Consequently, my concern is that this whole class of technology still won’t become ubiquitous like the cell phone. The potential benefits of XR’s components, VR and AR, could be enormous for everyone.
But like gentrification of a neighborhood, people will be priced out of the Apple XR privilege in droves. There will be fewer customers, but with necessarily greater economic means. Their needs and desires will take over the paradigm and be the influence for most content.
And consider this: the Apple marketing movie shows movie watching with the Vision Pro. Are you in a family of, let’s say, four? Well, that’s $14,000 in headsets for everyone to take part together.
Yet Apple touts an inclusive paradigm of the Vision Pro by displaying an uncanny valley version of your face on the headset to people who look at you. But rather than inclusivity, the implicit message is, “I live in a world you can’t experience without affluence.”
I’m skeptical that Apple has cracked the code for selling the world on XR, but we may nonetheless be witnessing the gentrification of a technology.
Of course, it’s not so much that Apple is trying to gentrify this domain. Solving the challenges of this technology has been expensive, and the devices we’d be happy with would inevitably be expensive, at least at first. I just hope XR doesn’t remain a vanity project for Apple with usefulness based on deep pockets and superficial ideas of what we need to lead meaningful lives.

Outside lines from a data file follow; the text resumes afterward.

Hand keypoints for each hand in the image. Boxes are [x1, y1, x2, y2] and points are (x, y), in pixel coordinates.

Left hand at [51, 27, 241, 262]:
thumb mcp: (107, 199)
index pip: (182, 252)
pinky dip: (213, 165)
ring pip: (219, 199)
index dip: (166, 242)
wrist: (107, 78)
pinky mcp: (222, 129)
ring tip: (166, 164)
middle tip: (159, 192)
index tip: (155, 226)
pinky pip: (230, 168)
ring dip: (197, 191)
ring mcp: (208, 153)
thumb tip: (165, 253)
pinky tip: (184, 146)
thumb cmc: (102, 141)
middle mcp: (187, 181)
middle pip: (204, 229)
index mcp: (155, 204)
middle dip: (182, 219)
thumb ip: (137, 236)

Update: I’ve been online at Apple’s Vision Pro sales page to see what kinds of options are available for the Vision Pro. To my surprise, the first step you’re compelled to complete is a scan of your head for measurements needed by Apple to include the correct fit of Light Seal and head bands. You’ll need an iPhone or iPad with Face ID to find the right size. If you’re on a desktop computer, you’ll also scan a circular Apple code on the screen that synchronizes their site with your captured head dimensions.
After looking left, right, up and down, twice, your dimensions are submitted to Apple. The next step is to select options for your vision, whether you have a prescription, contacts or readers. You won’t need precise prescription information because the inserts are generalized and accommodate most prescriptions. The optical inserts run between $99 and $149.
After all of the sizing procedure, you’re able to select a storage memory size, from 256GB to 1TB. The 1TB option is $3,899.
My final point is this: If there was any doubt this device is a vanity device, the custom fit and optical inserts tell you that each Vision Pro is tailored primarily for just for one person. Since the optical inserts attach magnetically, you could swap them out with another user, but in practice, is that practical? And what about the Light Seal and head bands, also sized to fit?
Of course, the real measurements that count are product sales and paradigm adoption rates.